Je trouve cela très intéressant parce qu’il n’y a pas assez de nature pour qu’elle soit utilisée dans le projet, même si le vrai marbre et le vrai bois sont exceptionnels et embellissent avec le temps. Pour ce motif, dans le monde céramique, j’aime beaucoup le grès, un matériau qui vieillit très bien.
Mai 2018
BIOGRAPHIE
En 1996, Tim Power fonde Tim Power Architects et réalise des projets d’architecture et de design aux USA, en Europe et en Asie.
Pour des clients comme Louis Vuitton, Motorola, Texas Instruments, Muji, J Walter Thompson et UCI (Paramount Pictures), il réalise des boutiques, des bureaux et des studios, il conçoit et réalise l’architecture d’intérieur de bâtiments tout entiers.
Côté design, il a créé des produits industriels, des meubles et des objets pour FontanaArte, Oluce, Poltronova, Rosenthal, Mitsubishi, Cassina/Interdecor, WMF, Montina, David Design, BRF et Alfi.
Côté culture, il a réalisé des expositions et des installations pour la Biennale de Venise, la Biennale de Design de St. Étienne, en 1999, et la Triennale de Milan où, en 2016, il a organisé, dans le cadre de la XXIe Triennale Internationale, la section dédiée au design asiatique.

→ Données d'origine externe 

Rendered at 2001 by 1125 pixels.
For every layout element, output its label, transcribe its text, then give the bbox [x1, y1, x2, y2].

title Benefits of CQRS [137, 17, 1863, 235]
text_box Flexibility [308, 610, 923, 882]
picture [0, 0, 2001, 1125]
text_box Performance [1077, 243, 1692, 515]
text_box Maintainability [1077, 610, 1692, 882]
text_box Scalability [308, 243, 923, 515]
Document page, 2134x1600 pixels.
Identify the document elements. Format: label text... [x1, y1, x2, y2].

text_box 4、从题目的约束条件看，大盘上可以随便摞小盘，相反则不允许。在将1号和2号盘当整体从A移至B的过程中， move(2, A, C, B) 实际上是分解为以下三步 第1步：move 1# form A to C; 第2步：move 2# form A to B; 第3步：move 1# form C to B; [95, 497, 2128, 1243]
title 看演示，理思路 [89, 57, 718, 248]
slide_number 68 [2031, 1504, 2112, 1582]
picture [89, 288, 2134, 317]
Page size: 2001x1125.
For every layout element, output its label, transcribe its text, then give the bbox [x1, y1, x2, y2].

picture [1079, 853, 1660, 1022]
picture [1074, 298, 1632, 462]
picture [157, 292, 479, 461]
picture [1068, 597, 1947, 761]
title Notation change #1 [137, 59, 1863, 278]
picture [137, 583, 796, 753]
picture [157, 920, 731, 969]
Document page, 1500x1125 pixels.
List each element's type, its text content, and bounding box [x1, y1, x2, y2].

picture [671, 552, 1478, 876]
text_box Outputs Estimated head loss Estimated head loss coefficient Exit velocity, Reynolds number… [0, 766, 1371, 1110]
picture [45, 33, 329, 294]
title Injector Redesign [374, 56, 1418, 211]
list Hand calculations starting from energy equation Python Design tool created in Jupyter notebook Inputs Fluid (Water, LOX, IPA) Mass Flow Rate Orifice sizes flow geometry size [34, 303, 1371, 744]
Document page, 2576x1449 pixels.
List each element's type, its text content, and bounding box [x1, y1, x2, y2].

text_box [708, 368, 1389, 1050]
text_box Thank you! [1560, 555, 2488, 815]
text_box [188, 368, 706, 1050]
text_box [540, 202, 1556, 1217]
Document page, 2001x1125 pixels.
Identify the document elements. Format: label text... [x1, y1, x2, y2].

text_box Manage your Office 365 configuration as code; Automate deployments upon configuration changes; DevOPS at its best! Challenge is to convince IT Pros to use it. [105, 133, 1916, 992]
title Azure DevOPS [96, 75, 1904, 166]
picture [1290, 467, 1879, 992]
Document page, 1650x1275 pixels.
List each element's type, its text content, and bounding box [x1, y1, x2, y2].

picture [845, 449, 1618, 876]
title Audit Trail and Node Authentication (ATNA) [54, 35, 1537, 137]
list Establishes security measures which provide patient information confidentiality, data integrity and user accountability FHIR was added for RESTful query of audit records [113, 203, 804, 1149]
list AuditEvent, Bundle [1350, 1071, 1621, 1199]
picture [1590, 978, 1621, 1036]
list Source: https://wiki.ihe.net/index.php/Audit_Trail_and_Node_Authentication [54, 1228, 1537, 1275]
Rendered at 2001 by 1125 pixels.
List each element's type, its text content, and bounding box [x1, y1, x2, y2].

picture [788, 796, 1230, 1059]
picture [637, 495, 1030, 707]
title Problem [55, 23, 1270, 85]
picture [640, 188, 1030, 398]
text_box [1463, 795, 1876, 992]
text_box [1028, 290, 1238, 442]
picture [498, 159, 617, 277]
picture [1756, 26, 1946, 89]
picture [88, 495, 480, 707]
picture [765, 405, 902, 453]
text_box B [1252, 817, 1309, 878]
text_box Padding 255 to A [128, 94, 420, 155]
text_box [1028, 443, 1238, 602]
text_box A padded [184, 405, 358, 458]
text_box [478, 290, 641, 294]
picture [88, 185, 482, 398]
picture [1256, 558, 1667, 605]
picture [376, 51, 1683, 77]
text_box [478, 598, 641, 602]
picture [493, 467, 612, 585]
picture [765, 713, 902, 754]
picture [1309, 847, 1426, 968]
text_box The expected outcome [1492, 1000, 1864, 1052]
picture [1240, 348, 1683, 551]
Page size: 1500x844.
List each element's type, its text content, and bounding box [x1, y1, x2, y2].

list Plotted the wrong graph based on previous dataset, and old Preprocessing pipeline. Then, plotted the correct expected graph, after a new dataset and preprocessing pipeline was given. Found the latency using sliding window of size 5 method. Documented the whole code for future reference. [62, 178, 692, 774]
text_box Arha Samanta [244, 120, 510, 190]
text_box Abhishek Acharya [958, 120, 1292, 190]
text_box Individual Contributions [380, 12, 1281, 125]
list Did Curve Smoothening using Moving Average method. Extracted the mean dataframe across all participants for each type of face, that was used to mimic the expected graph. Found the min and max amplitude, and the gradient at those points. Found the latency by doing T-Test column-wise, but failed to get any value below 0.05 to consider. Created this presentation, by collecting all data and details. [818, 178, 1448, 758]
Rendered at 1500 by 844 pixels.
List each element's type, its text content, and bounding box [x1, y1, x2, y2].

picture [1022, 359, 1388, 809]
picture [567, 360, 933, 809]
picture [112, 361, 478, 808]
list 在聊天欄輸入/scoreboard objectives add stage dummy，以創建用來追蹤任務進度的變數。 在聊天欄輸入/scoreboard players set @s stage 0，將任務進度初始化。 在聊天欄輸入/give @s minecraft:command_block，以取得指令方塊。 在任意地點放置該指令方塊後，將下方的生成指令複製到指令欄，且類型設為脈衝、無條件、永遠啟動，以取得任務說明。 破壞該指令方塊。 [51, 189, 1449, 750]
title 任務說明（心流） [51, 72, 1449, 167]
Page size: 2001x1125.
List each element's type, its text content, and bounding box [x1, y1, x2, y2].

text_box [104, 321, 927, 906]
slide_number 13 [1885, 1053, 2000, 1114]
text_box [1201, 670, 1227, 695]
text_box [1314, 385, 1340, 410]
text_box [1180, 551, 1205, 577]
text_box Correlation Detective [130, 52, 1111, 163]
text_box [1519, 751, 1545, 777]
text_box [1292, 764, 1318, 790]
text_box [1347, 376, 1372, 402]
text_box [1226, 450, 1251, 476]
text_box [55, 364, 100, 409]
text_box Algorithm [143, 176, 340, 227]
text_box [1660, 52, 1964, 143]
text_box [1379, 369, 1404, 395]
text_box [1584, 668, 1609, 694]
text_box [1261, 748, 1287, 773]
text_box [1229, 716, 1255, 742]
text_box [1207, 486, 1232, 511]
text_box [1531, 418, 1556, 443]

Il a collaboré avec des sociétés internationales comme West 8, Akihiro Hirata, Sou Fujimoto Architects, 8 Inc., Nendo, Jun Aoki & Associates, Rosemarie Trockel, SWA Group, Foreign Office Architects, James Corner Field Operations, Junya Ishigami, Toyo Ito, Sam Hecht, Morphosis Architects, à des projets, des propositions et des concours d’architecture.